Adbrands Weekly Update 20th Sep 2018: Iconic news magazine Time has been acquired by Salesforce.com's founder Marc Benioff for $190m. It is perhaps the clearest demonstration to-date of the parlous state of the global magazine industry that one of its most revered brands has become a vanity purchase for a technology billionaire. Time will remain entirely separate from Salesforce.com, owned personally by Benioff and his wife; he says it will remain entirely independent editorially. "We're investing in a company with tremendous impact on the world, one that is also an incredibly strong business," said Benioff. The magazine is being sold by media group Meredith, which acquired larger rival Time Inc in 2017. It has kept Time Inc's mass-market and female oriented titles but is selling several others that don't fit as neatly into its existing portfolio. Sports Illustrated and Fortune are also seeking buyers. According to insiders, Time generated revenues of $173m in 2017, with operating profit of $33m. Revenue is forecast to decline by nearly 9% in 2018 to $158m, while operating income will be about the same. Meredith will continue to provide Time with services including marketing, subscription fulfilment, paper purchasing and printing. However several observers warned that the magazine will struggle to hold its own as a standalone title without the infrastructure provided by a larger stable of supporting titles.

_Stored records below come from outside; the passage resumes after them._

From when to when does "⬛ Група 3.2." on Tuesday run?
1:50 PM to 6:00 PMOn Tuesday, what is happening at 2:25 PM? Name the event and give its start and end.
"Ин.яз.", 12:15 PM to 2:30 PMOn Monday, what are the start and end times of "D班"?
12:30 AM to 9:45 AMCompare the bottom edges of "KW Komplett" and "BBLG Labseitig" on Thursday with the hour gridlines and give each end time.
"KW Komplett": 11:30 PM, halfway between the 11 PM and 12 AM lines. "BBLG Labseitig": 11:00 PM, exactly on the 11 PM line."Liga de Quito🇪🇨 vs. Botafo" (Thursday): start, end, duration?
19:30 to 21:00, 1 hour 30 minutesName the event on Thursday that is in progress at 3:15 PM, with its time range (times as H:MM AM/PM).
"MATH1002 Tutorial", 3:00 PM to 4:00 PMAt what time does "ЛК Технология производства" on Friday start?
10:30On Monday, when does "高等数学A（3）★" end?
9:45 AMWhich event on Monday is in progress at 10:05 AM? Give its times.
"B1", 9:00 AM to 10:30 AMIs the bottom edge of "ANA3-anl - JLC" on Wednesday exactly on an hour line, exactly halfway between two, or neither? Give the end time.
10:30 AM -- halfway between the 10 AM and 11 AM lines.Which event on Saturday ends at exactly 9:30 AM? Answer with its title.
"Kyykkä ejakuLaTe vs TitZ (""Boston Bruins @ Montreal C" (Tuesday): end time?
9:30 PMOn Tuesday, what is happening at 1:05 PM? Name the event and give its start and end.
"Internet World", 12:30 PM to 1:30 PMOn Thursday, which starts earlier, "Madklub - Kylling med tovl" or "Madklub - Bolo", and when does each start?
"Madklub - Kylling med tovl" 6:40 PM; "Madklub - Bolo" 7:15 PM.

Adbrands Weekly Update 31st May 2018: Meredith Corporation has received interest from as many as 80 potential bidders, according to Vanity Fair, for the quartet of Time Inc titles it has put up for sale: Time itself, Sports Illustrated, Fortune and Money. An offer of $300m for all four from National Enquirer publisher David Pecker was quickly declined. Indeed, Sports Illustrated alone is expected to go for more than $200m. An unnamed insider told Vanity Fair "We're all crossing our fingers for a benevolent billionaire. Everyone looks at The Washington Post under Jeff Bezos and is praying for the same." Meanwhile, Time's UK division - the one-time IPC Magazines - is to rebrand as TI Media in June, following its acquisition by private equity firm Epiris. It remains one of the leaders in the much diminished UK magazine market with a stable of around 40 titles including Marie Claire, Woman, Wallpaper and Country Life. "We are proud of all we have achieved as Time Inc UK over the last four years and, before that, as IPC Media over many years," said chief executive Marcus Rich. "While we wanted our new name to speak to that successful past – with the T of Time Inc and the I of IPC – we also wanted it to be adaptable to suit the ways we will evolve and look to extend that success under our new ownership."

Adbrands Weekly Update 29th Mar 2018: The dismantling of what was until recently the world's biggest magazine publisher continues. Following on its acquisition of Time Inc, Meredith Corp officially put on the sales block another collection of that sadly diminished behemoth's flagship brands. We're not talking niche anymore. Buyers are now sought for Sports Illustrated, Fortune, Money and indeed Time itself. Hardly surprising considering those titles' poor fit with Meredith's existing housewife-friendly portfolio, but it rather makes you wonder what the point was of buying Time Inc in the first place. Just for People? Around 1,200 employees will also be looking for new jobs. Time Inc's UK division - the former IPC Magazines - and niche titles Sunset, Essence and Golf have already been sold to private equity. Buyers for the latest orphans are also likely to be private equity investors or wealthy individuals with an interest in a vanity purchase.